### Task instructions
Rewrite the text of every item below with "Opted In" replaced by "Enabled" and everything else unchanged, leaving out the pictures.
** Dataset records follows **
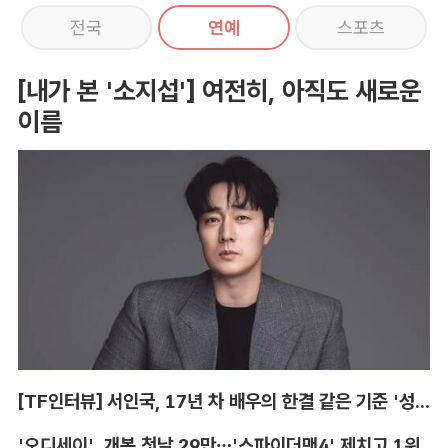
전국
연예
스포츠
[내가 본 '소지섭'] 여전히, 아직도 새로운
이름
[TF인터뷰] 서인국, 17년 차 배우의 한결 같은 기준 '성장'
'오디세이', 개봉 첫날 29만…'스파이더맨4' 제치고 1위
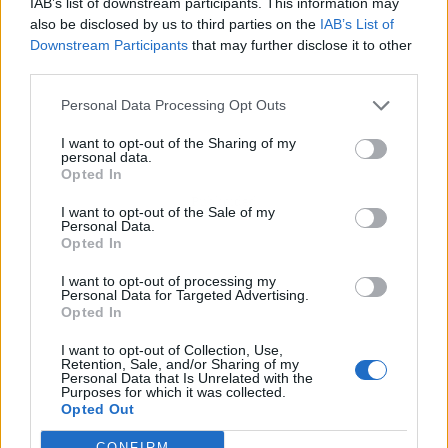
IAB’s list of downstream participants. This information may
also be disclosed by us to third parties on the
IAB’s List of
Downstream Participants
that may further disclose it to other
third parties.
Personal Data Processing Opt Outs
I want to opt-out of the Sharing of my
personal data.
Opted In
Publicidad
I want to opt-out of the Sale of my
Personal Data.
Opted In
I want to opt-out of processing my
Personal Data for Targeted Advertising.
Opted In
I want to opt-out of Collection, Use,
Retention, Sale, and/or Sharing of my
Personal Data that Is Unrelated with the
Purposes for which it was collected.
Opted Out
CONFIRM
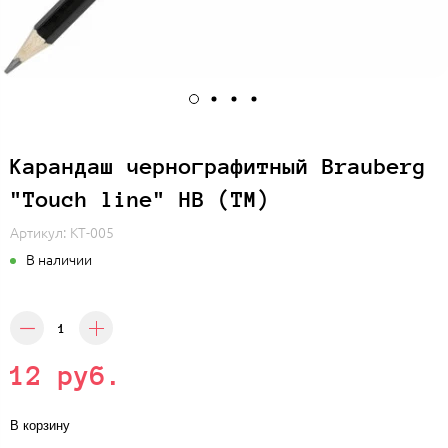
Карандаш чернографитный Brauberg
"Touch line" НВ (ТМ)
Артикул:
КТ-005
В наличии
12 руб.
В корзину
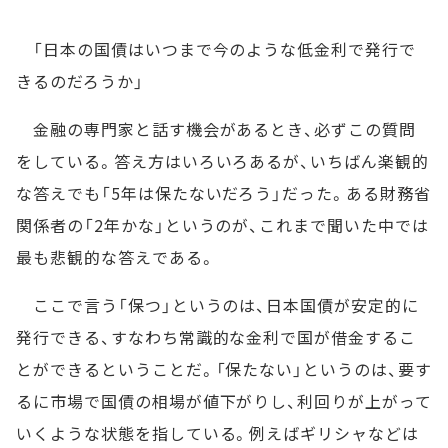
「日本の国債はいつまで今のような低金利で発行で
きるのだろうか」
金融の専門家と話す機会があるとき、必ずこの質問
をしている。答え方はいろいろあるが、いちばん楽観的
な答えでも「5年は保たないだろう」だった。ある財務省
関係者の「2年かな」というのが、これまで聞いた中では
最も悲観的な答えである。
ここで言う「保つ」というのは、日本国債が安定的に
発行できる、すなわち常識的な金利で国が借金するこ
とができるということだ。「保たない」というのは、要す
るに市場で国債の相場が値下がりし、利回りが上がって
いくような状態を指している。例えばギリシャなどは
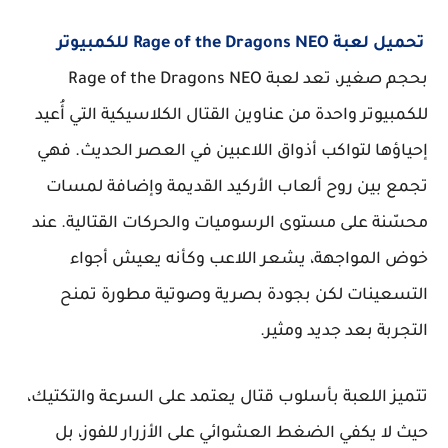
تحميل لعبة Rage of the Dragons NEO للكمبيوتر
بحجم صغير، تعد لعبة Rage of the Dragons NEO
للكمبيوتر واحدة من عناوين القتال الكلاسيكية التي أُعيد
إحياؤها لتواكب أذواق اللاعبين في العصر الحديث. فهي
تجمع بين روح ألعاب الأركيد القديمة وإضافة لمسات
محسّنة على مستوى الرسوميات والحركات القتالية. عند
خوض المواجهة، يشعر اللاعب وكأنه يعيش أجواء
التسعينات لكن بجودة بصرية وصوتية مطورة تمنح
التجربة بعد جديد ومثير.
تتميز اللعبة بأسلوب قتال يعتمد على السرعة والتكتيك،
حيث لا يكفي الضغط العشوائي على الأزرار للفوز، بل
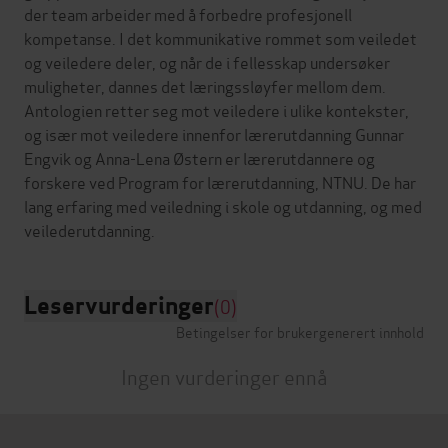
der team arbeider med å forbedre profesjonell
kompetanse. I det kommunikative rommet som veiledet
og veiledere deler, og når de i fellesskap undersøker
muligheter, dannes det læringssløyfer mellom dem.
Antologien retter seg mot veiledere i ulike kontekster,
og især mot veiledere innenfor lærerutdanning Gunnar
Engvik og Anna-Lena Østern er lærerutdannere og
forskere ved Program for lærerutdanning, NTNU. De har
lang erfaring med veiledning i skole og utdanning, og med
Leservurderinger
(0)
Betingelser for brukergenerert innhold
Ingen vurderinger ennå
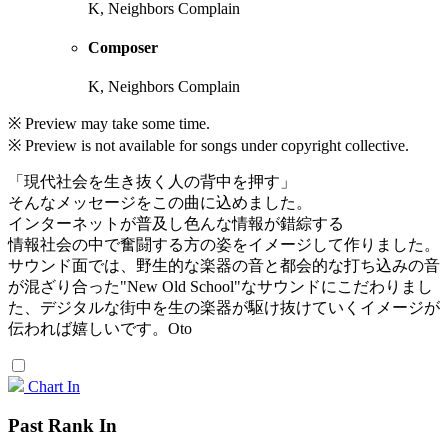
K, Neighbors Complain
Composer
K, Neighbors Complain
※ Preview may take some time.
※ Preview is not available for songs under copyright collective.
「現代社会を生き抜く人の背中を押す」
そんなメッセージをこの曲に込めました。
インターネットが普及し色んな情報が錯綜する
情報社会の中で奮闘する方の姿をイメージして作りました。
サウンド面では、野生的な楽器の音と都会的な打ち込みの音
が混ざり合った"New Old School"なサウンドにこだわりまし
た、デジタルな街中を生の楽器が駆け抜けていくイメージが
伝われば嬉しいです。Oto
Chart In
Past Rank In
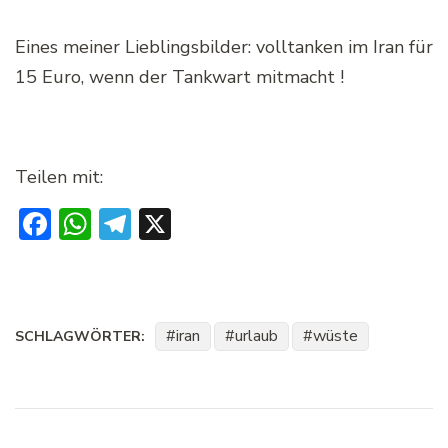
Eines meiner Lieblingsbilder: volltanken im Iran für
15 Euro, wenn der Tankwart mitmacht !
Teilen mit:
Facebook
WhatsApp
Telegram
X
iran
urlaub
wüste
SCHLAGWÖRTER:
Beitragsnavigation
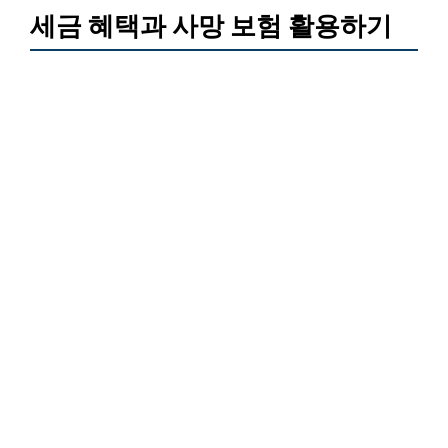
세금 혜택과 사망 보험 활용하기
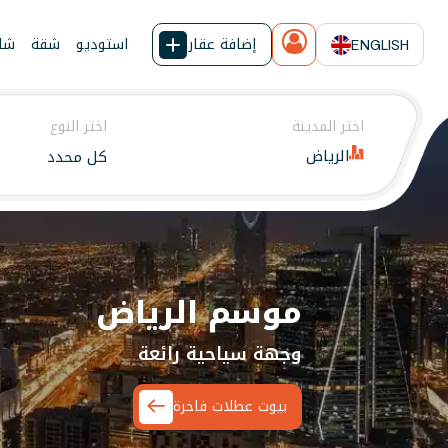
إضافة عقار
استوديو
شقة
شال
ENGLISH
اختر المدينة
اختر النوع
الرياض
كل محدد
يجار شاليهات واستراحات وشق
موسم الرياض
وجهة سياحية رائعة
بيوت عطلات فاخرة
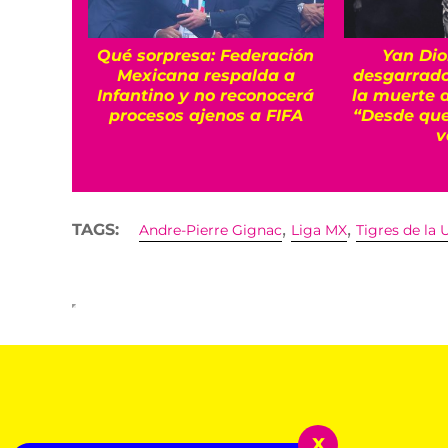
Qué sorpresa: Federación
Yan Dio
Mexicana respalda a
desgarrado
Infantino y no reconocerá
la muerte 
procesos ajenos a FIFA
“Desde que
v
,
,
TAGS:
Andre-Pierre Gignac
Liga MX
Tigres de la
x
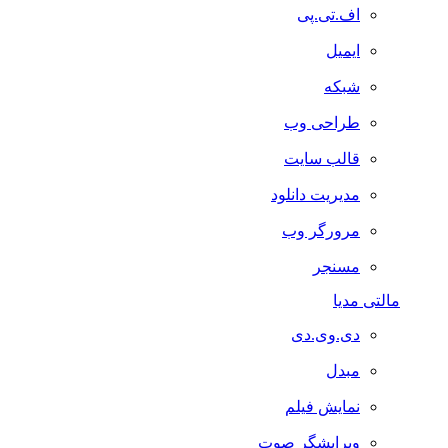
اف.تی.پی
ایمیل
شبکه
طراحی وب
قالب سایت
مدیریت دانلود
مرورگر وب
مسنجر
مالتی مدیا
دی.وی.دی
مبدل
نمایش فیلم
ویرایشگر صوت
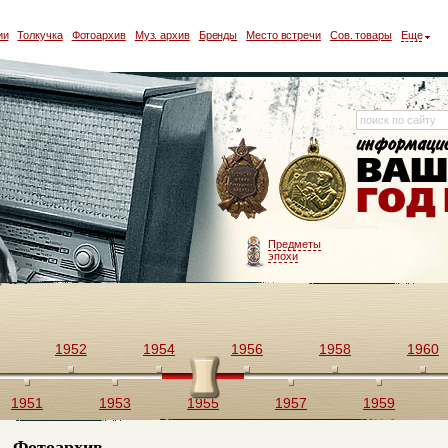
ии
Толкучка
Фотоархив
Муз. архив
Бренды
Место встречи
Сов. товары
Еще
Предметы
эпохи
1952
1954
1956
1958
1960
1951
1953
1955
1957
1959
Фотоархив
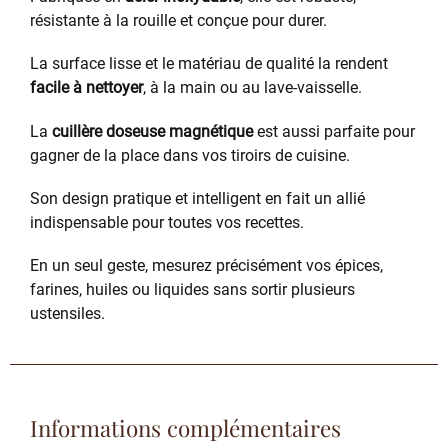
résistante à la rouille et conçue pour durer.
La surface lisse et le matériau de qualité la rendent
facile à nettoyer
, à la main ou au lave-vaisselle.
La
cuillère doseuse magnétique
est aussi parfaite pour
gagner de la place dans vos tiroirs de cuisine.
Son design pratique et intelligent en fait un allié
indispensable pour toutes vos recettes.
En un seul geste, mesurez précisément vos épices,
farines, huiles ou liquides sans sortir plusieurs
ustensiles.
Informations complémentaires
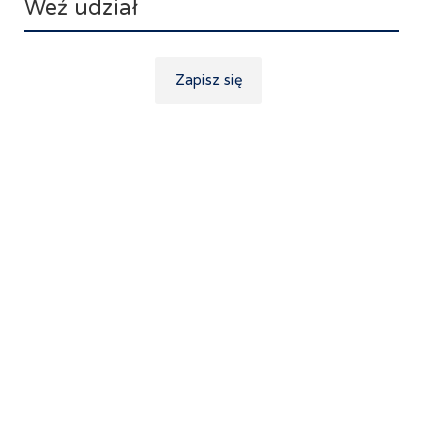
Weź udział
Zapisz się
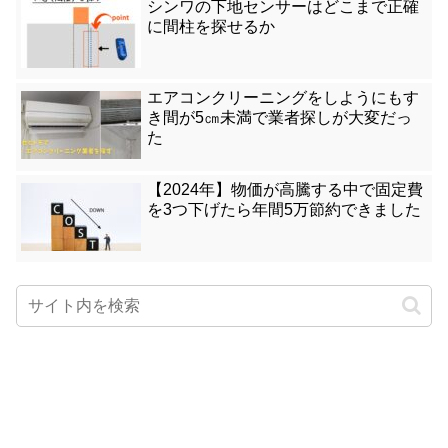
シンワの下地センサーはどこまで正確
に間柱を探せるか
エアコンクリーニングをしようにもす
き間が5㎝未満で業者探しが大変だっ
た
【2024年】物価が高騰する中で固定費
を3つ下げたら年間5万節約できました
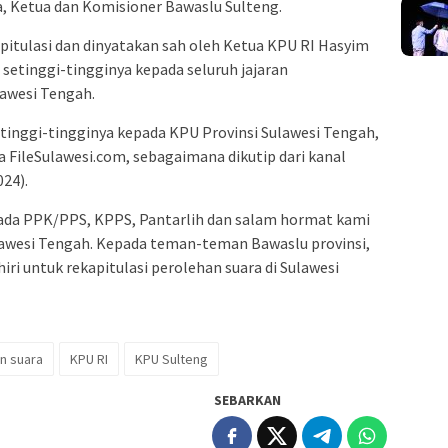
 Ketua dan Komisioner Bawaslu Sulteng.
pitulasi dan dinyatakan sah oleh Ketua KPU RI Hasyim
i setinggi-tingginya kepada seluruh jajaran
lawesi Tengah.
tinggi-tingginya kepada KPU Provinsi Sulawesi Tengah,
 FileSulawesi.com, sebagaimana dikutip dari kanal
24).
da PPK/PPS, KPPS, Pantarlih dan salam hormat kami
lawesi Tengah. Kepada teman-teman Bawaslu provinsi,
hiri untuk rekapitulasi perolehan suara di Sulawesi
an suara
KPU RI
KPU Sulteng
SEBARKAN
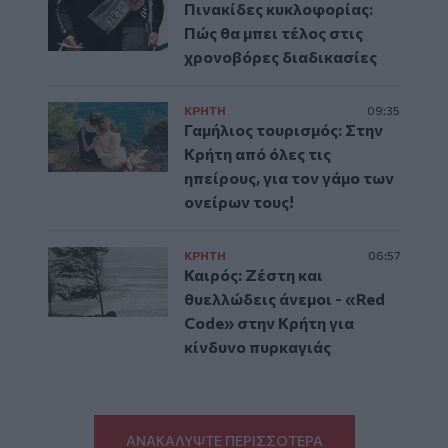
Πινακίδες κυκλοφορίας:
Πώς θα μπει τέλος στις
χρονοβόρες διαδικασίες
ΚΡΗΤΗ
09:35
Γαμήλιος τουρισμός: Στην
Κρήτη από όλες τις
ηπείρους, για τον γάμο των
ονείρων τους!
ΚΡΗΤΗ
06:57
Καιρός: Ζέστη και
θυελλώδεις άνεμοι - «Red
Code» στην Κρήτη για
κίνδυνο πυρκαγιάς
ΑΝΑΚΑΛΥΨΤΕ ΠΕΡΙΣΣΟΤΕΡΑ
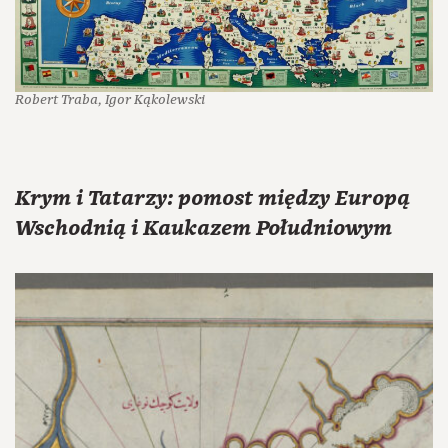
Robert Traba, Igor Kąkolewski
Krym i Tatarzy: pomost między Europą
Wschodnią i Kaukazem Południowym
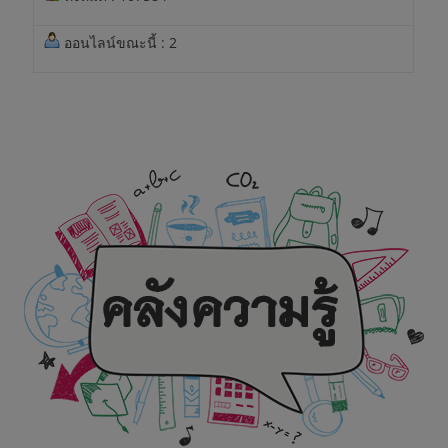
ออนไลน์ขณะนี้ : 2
** End of Dataset records **
### Task output
전국
연예
스포츠
[내가 본 '소지섭'] 여전히, 아직도 새로운
이름
[TF인터뷰] 서인국, 17년 차 배우의 한결 같은 기준 '성장'
'오디세이', 개봉 첫날 29만…'스파이더맨4' 제치고 1위
IAB’s list of downstream participants. This information may
also be disclosed by us to third parties on the
IAB’s List of
Downstream Participants
that may further disclose it to other
third parties.
Personal Data Processing Opt Outs
I want to opt-out of the Sharing of my
personal data.
Enabled
Publicidad
I want to opt-out of the Sale of my
Personal Data.
Enabled
I want to opt-out of processing my
Personal Data for Targeted Advertising.
Enabled
I want to opt-out of Collection, Use,
Retention, Sale, and/or Sharing of my
Personal Data that Is Unrelated with the
Purposes for which it was collected.
Opted Out
CONFIRM
Карандаш чернографитный Brauberg
"Touch line" НВ (ТМ)
Артикул:
КТ-005
В наличии
12 руб.
В корзину
「日本の国債はいつまで今のような低金利で発行で
きるのだろうか」
金融の専門家と話す機会があるとき、必ずこの質問
をしている。答え方はいろいろあるが、いちばん楽観的
な答えでも「5年は保たないだろう」だった。ある財務省
関係者の「2年かな」というのが、これまで聞いた中では
最も悲観的な答えである。
ここで言う「保つ」というのは、日本国債が安定的に
発行できる、すなわち常識的な金利で国が借金するこ
とができるということだ。「保たない」というのは、要す
るに市場で国債の相場が値下がりし、利回りが上がって
いくような状態を指している。例えばギリシャなどは
تحميل لعبة Rage of the Dragons NEO للكمبيوتر
بحجم صغير، تعد لعبة Rage of the Dragons NEO
للكمبيوتر واحدة من عناوين القتال الكلاسيكية التي أُعيد
إحياؤها لتواكب أذواق اللاعبين في العصر الحديث. فهي
تجمع بين روح ألعاب الأركيد القديمة وإضافة لمسات
محسّنة على مستوى الرسوميات والحركات القتالية. عند
خوض المواجهة، يشعر اللاعب وكأنه يعيش أجواء
التسعينات لكن بجودة بصرية وصوتية مطورة تمنح
التجربة بعد جديد ومثير.
تتميز اللعبة بأسلوب قتال يعتمد على السرعة والتكتيك،
حيث لا يكفي الضغط العشوائي على الأزرار للفوز، بل
der team arbeider med å forbedre profesjonell
kompetanse. I det kommunikative rommet som veiledet
og veiledere deler, og når de i fellesskap undersøker
muligheter, dannes det læringssløyfer mellom dem.
Antologien retter seg mot veiledere i ulike kontekster,
og især mot veiledere innenfor lærerutdanning Gunnar
Engvik og Anna-Lena Østern er lærerutdannere og
forskere ved Program for lærerutdanning, NTNU. De har
lang erfaring med veiledning i skole og utdanning, og med
Leservurderinger
(0)
Betingelser for brukergenerert innhold
Ingen vurderinger ennå
K, Neighbors Complain
Composer
K, Neighbors Complain
※ Preview may take some time.
※ Preview is not available for songs under copyright collective.
「現代社会を生き抜く人の背中を押す」
そんなメッセージをこの曲に込めました。
インターネットが普及し色んな情報が錯綜する
情報社会の中で奮闘する方の姿をイメージして作りました。
サウンド面では、野生的な楽器の音と都会的な打ち込みの音
が混ざり合った"New Old School"なサウンドにこだわりまし
た、デジタルな街中を生の楽器が駆け抜けていくイメージが
伝われば嬉しいです。Oto
Chart In
Past Rank In
Eines meiner Lieblingsbilder: volltanken im Iran für
15 Euro, wenn der Tankwart mitmacht !
Teilen mit:
Facebook
WhatsApp
Telegram
X
iran
urlaub
wüste
SCHLAGWÖRTER:
Beitragsnavigation
세금 혜택과 사망 보험 활용하기
إضافة عقار
استوديو
شقة
شال
ENGLISH
اختر المدينة
اختر النوع
الرياض
كل محدد
يجار شاليهات واستراحات وشق
موسم الرياض
وجهة سياحية رائعة
بيوت عطلات فاخرة
Qué sorpresa: Federación
Yan Dio
Mexicana respalda a
desgarrado
Infantino y no reconocerá
la muerte 
procesos ajenos a FIFA
“Desde que
v
,
,
TAGS:
Andre-Pierre Gignac
Liga MX
Tigres de la
x
اف.تی.پی
ایمیل
شبکه
طراحی وب
قالب سایت
مدیریت دانلود
مرورگر وب
مسنجر
مالتی مدیا
دی.وی.دی
مبدل
نمایش فیلم
ویرایشگر صوت
ии
Толкучка
Фотоархив
Муз. архив
Бренды
Место встречи
Сов. товары
Еще
Предметы
эпохи
1952
1954
1956
1958
1960
1951
1953
1955
1957
1959
Фотоархив
résistante à la rouille et conçue pour durer.
La surface lisse et le matériau de qualité la rendent
facile à nettoyer
, à la main ou au lave-vaisselle.
La
cuillère doseuse magnétique
est aussi parfaite pour
gagner de la place dans vos tiroirs de cuisine.
Son design pratique et intelligent en fait un allié
indispensable pour toutes vos recettes.
En un seul geste, mesurez précisément vos épices,
farines, huiles ou liquides sans sortir plusieurs
ustensiles.
Informations complémentaires
Weź udział
Zapisz się
シンワの下地センサーはどこまで正確
に間柱を探せるか
エアコンクリーニングをしようにもす
き間が5㎝未満で業者探しが大変だっ
た
【2024年】物価が高騰する中で固定費
を3つ下げたら年間5万節約できました
 Ketua dan Komisioner Bawaslu Sulteng.
pitulasi dan dinyatakan sah oleh Ketua KPU RI Hasyim
i setinggi-tingginya kepada seluruh jajaran
lawesi Tengah.
tinggi-tingginya kepada KPU Provinsi Sulawesi Tengah,
 FileSulawesi.com, sebagaimana dikutip dari kanal
24).
da PPK/PPS, KPPS, Pantarlih dan salam hormat kami
lawesi Tengah. Kepada teman-teman Bawaslu provinsi,
hiri untuk rekapitulasi perolehan suara di Sulawesi
an suara
KPU RI
KPU Sulteng
SEBARKAN
Πινακίδες κυκλοφορίας:
Πώς θα μπει τέλος στις
χρονοβόρες διαδικασίες
ΚΡΗΤΗ
09:35
Γαμήλιος τουρισμός: Στην
Κρήτη από όλες τις
ηπείρους, για τον γάμο των
ονείρων τους!
ΚΡΗΤΗ
06:57
Καιρός: Ζέστη και
θυελλώδεις άνεμοι - «Red
Code» στην Κρήτη για
κίνδυνο πυρκαγιάς
ΑΝΑΚΑΛΥΨΤΕ ΠΕΡΙΣΣΟΤΕΡΑ
Robert Traba, Igor Kąkolewski
Krym i Tatarzy: pomost między Europą
Wschodnią i Kaukazem Południowym
ออนไลน์ขณะนี้ : 2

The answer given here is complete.